Religion:
By following the various laws, the believer seeks to lead a virtuous life and sustain their socio-political and economic challenges. Religion provides an ethical framework from which human beings can lead their lives. Religions are coherent systems of beliefs and practices that arise from particular worldviews. Such worldviews incorporate a distinction between that which is ordinary and mundane and that which is spiritual or transcendent. There is no universally accepted definition of religion. Religion is conceived and defined differently by different people. Religion means one thing to the theologian, another thing to an anthropologist or sociologist, another thing to the psychologist, a different thing to the Marxist, etc. Religion has distinguishing features that distinguish it from other human activities as a human activity. The concept of deity is essential to the concept of religion. Hence, where a deity’s belief is lacking, there can be no religion since religion is essentially a relationship established between man and a deity, that is, a transcendent personal being believed to exist.
According to Stephen Prothero, (2010), each religion articulates:
- a problem;
- a solution to this problem, which also serves as the religious goal;
- a technique (or techniques) for moving from this problem to this solution;
- an exemplar (or exemplars) who chart this path from problem to solution.
For example, in Christianity
- the problem is sin;
- the solution or goal is salvation
- the technique for achieving salvation is faith in Jesus Christ and good works;
- the exemplars who chart this path are the saints in Roman Catholicism and Orthodoxy and ordinary people of Faith in Protestantism
In Buddhism
- the problem is suffering
- the solution or goal is nirvana
- the technique for achieving nirvana is the Noble Eightfold Path, which includes such classic Buddhist practices as medication and chanting and
- the exemplars who chart this path are arhats (for Theravada Buddhists), bodhisattvas (for Mahayana Buddhists), or lamas (for Vajrayana Buddhists)

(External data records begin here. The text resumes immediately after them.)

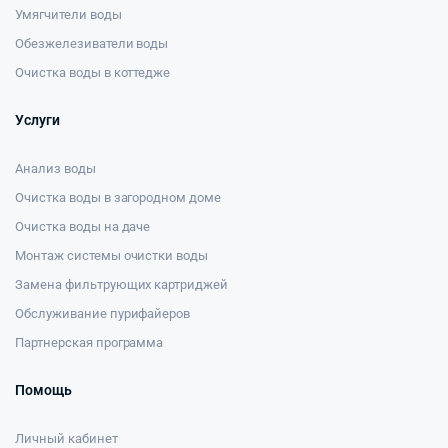
Умягчители воды
Обезжелезиватели воды
Очистка воды в коттедже
Услуги
Анализ воды
Очистка воды в загородном доме
Очистка воды на даче
Монтаж системы очистки воды
Замена фильтрующих картриджей
Обслуживание пурифайеров
Партнерская программа
Помощь
Личный кабинет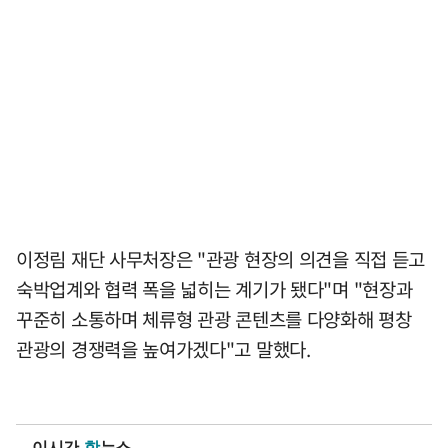
이정림 재단 사무처장은 "관광 현장의 의견을 직접 듣고
숙박업계와 협력 폭을 넓히는 계기가 됐다"며 "현장과
꾸준히 소통하며 체류형 관광 콘텐츠를 다양화해 평창
관광의 경쟁력을 높여가겠다"고 말했다.
이시간
핫
뉴스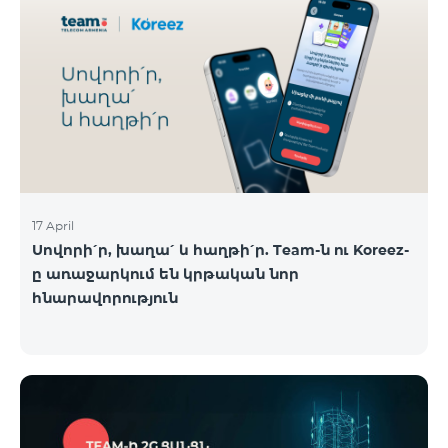
17 April
Սովորի՛ր, խաղա՛ և հաղթի՛ր. Team-ն ու Koreez-
ը առաջարկում են կրթական նոր
հնարավորություն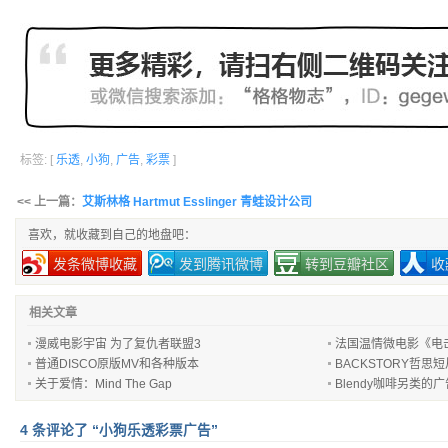
标签: [
乐透
,
小狗
,
广告
,
彩票
]
<< 上一篇：
艾斯林格 Hartmut Esslinger 青蛙设计公司
喜欢，就收藏到自己的地盘吧：
发条微博收藏
发到腾讯微博
转到豆瓣社区
收
相关文章
漫威电影宇宙 为了复仇者联盟3
法国温情微电影《电击超人
普通DISCO原版MV和各种版本
BACKSTORY哲思
关于爱情：Mind The Gap
Blendy咖啡另类的
4 条评论了 “小狗乐透彩票广告”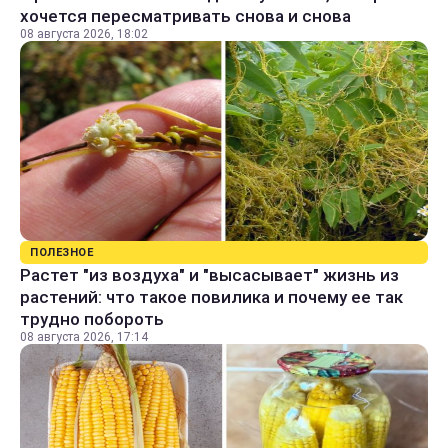
хочется пересматривать снова и снова
08 августа 2026, 18:02
ПОЛЕЗНОЕ
Растет "из воздуха" и "высасывает" жизнь из
растений: что такое повилика и почему ее так
трудно побороть
08 августа 2026, 17:14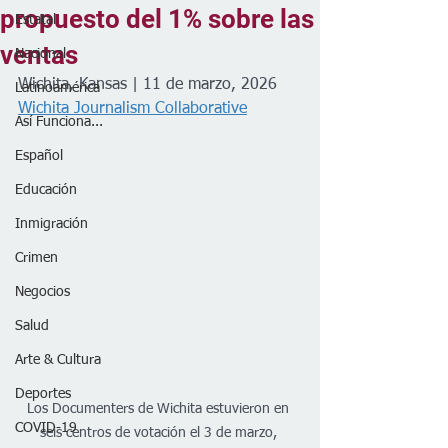
propuesto del 1% sobre las
Estatal
ventas
Nacional
Wichita, Kansas | 11 de marzo, 2026
Latinoamérica
Wichita Journalism Collaborative
Así Funciona...
Español
Educación
Inmigración
Crimen
Negocios
Salud
Arte & Cultura
Deportes
Los Documenters de Wichita estuvieron en 
COVID-19
seis centros de votación el 3 de marzo, 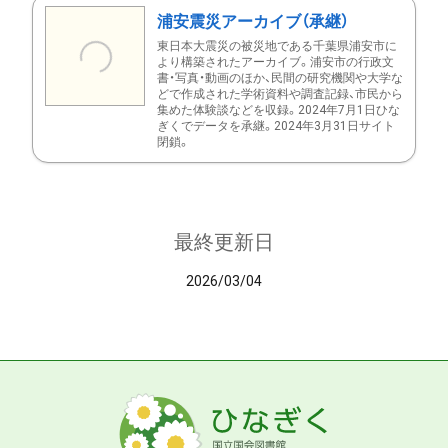
浦安震災アーカイブ（承継）
東日本大震災の被災地である千葉県浦安市に
より構築されたアーカイブ。浦安市の行政文
書・写真・動画のほか、民間の研究機関や大学な
どで作成された学術資料や調査記録、市民から
集めた体験談などを収録。2024年7月1日ひな
ぎくでデータを承継。2024年3月31日サイト
閉鎖。
最終更新日
2026/03/04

Prothero also identified Eight Rival Religions in the World:
- Islam: The Way of Submission
- Christianity: The Way of Salvation
- Confucianism: The Way of Propriety
- Hinduism: The Way of Devotion
- Buddhism: The Way of Awakening
- Yoruba Religion: The Way of Connection
- Judaism: The Way of Exile and Return
- Daoism: The Way of Flourishing
He also refers to Atheism as the Way of Reasoning
African God of wisdom is called Ifa or Orunmila in the Yoruba language. Ifa is a significant influence in West Africa; it has originated several new world religions, such as Santería in Cuba, Puerto Rico, and Candomblé in Brazil (Soboyejo, 2017, 31). Ifa is the medium with which individual strengths are expounded and expressed the different attitudes in harmony (Soboyejo, 33). Many religious practices include giving alms to the poor, fasting, charity forms like helping the needy, and offerings. Religious ethics deals with what religious people ought to do and believe. And how they should conduct themselves in this world (Ayantayo, 2017, 21). While describing Christian ethics, Barth (1939,146) says that man unaided cannot discover moral truth.
Africanism affirms negritude: a total attitude of response to a situation. Before the advent of Milesian philosophers, African mythological-theological perspectives explain events. The reasons for rainfall, the rainbow, and the alternating nature of day and night, were given mythological explanations. Certain gods or other supernatural beings were believed to be behind the happenings and the universe’s nature (Bejide, 2017).
So, in a sense, religion describes a system based on belief in a creator, which is rules-based and exists at an appropriate time and place to satisfy the people’s deepest needs. According to (Aderibigbe & Aiyegboyin, 1997), Emile Durkheim defines religion as: “A unified system of beliefs and practices which unite into one moral community called a church all those who adhere to them.” Bouquet (1941, 16) defines religion as “a fixed relationship between the human self and some non-human entity, the sacred, the supernatural, the self-existent, the absolute or simply, God.”